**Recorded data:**
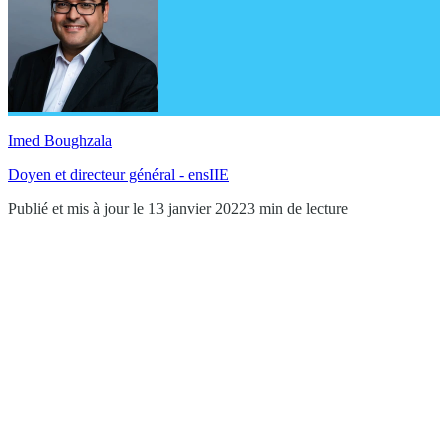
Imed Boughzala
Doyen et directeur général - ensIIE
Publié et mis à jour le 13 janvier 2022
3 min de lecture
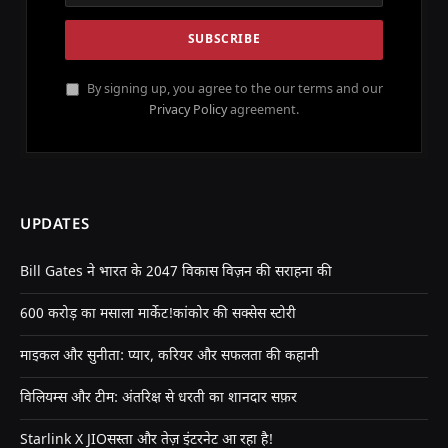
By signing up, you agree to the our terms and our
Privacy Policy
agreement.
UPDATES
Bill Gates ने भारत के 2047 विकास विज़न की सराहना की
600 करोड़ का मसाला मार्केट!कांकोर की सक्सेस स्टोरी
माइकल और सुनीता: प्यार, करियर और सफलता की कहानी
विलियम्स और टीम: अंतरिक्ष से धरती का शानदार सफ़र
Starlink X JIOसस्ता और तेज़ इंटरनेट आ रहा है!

--

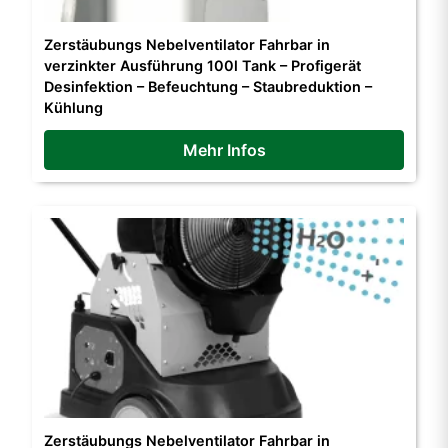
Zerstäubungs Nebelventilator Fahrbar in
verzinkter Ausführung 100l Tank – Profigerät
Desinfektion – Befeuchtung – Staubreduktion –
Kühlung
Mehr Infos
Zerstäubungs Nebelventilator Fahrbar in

---

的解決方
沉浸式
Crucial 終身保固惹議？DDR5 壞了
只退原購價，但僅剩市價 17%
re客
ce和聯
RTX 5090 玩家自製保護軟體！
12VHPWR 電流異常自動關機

**THE TASK:** Copy the lines from the line containing "Imed Boughzala" up to and including the line containing "3 min de lecture", reproducing each one precisely.

**THE ANSWER:**
Imed Boughzala
Doyen et directeur général - ensIIE
Publié et mis à jour le 13 janvier 2022
3 min de lecture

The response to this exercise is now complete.